The oldest glass so far discovered is from site in Mesopotamia, dated to 3000 B.C., and glass in all likelihood was made before that. The ancient Egyptians produced fine pieces of glass. The eastern Mediterranean produced especially beautiful glass because the materials were of fine quality.
Around the 6th century B.C. the “core glass method” of glass making from Mesopotamia and Egypt was revived under the influence of Greek ceramics makers in Phoenicia in the eastern Mediterranean and then was widely traded by Phoenician merchants. During the Hellenistic period, high quality pieces were created using a variety of techniques, including the cast glass and mosaic glass.
According to the Metropolitan Museum of Art: “Core-formed and cast glass vessels were first produced in Egypt and Mesopotamia as early as the fifteenth century B.C., but only began to be imported and, to a lesser extent, made on the Italian peninsula in the mid-first millennium B.C. Glassblowing developed in the Syro-Palestinian region in the early first century B.C. and is thought to have come to Rome with craftsmen and slaves after the area's annexation to the Roman world in 64 B.C. [Source: Rosemarie Trentinella, Department of Greek and Roman Art, Metropolitan Museum of Art, October 2003, metmuseum.org \^/]
Roman Glass Making
The Romans made drinking cups, vases, bowls, storage jars, decorative items and other object in a variety of shapes and colors. using blown glass. The Roman, wrote Seneca, read "all the books in Rome" by peering at them through a glass globe. The Romans made sheet glass but never perfected the process partly because windows weren't considered necessary in the relatively warm Mediterranean climate.
The Romans made a number of advancements, the most notable of which was mold-blown glass, a technique still used today. Developed in the eastern Mediterranean in the 1st century B.C., this new technique allowed glass to be made transparent and in a wide variety of shapes and sizes. It also allowed glass to be mass produced, making glass something that ordinary people could afford as well as the rich. The use of mold-blown glass spread throughout the Roman empire and was influenced by different cultures and arts.
Pompeii glass itemsWith the core-form mold-blown technique, globs of glass are heated in a furnace until they become glowing orange orbs. Glass threads are wound around a core with a handling piece of metal. Craftsmen then roll, blow and spin the glass to get the shapes they want.

**Your tasks:**
1. According to the passage on ancient glass making, why did the Romans never perfect the process of making sheet glass?
2. Carry on the passage on ancient glass making from the point where it stops.

**Supplied information:**
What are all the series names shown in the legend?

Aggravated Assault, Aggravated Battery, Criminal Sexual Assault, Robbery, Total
==
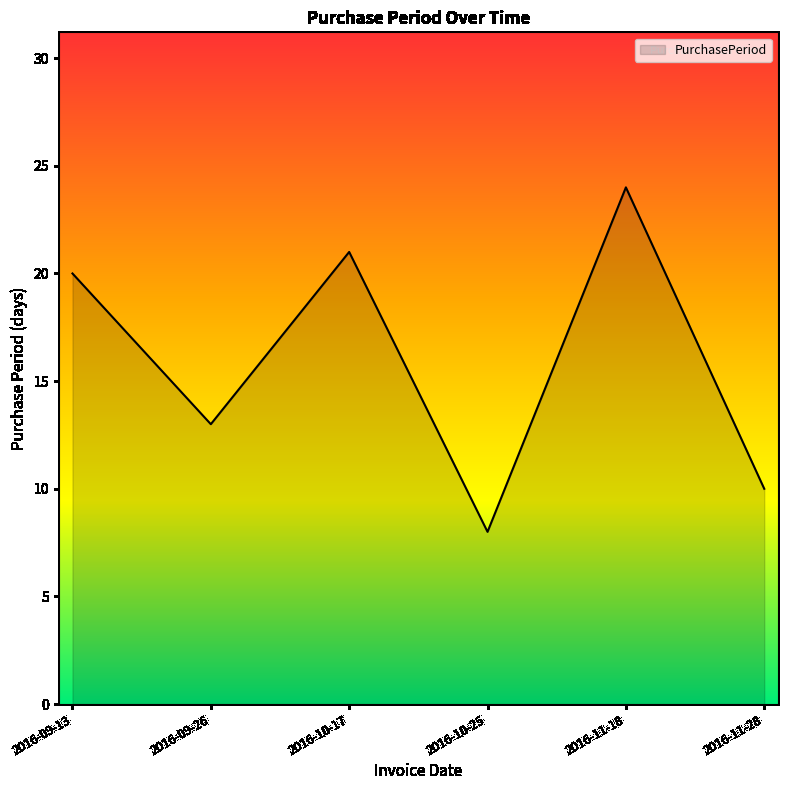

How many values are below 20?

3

**Exercise responses:**
1. The Romans never perfected sheet glass partly because windows weren't considered necessary in the relatively warm Mediterranean climate.

2.
With the casting technique, a mold is formed with a model. The mold is filled with crushed or powdered glass and heated. After cooling down, the plank is removed from the mold, and the interior cavity is drilled and exterior is well cut. With the mosaic glass technique, rods of glass are fused, drawn and cut into canes. These canes are arranged in a mold and heated to make a vessel.
According to the Metropolitan Museum of Art: “At the height of its popularity and usefulness in Rome, glass was present in nearly every aspect of daily life—from a lady's morning toilette to a merchant's afternoon business dealings to the evening cena, or dinner. Glass alabastra, unguentaria, and other small bottles and boxes held the various oils, perfumes, and cosmetics used by nearly every member of Roman society. Pyxides often contained jewelry with glass elements such as beads, cameos, and intaglios, made to imitate semi-precious stone like carnelian, emerald, rock crystal, sapphire, garnet, sardonyx, and amethyst. Merchants and traders routinely packed, shipped, and sold all manner of foodstuffs and other goods across the Mediterranean in glass bottles and jars of all shapes and sizes, supplying Rome with a great variety of exotic materials from far-off parts of the empire. [Source: Rosemarie Trentinella, Department of Greek and Roman Art, Metropolitan Museum of Art, October 2003, metmuseum.org \^/]
“Other applications of glass included multicolored tesserae used in elaborate floor and wall mosaics, and mirrors containing colorless glass with wax, plaster, or metal backing that provided a reflective surface. Glass windowpanes were first made in the early imperial period, and used most prominently in the public baths to prevent drafts. Because window glass in Rome was intended to provide insulation and security, rather than illumination or as a way of viewing the world outside, little, if any, attention was paid to making it perfectly transparent or of even thickness. Window glass could be either cast or blown. Cast panes were poured and rolled over flat, usually wooden molds laden with a layer of sand, and then ground or polished on one side. Blown panes were created by cutting and flattening a long cylinder of blown glass.”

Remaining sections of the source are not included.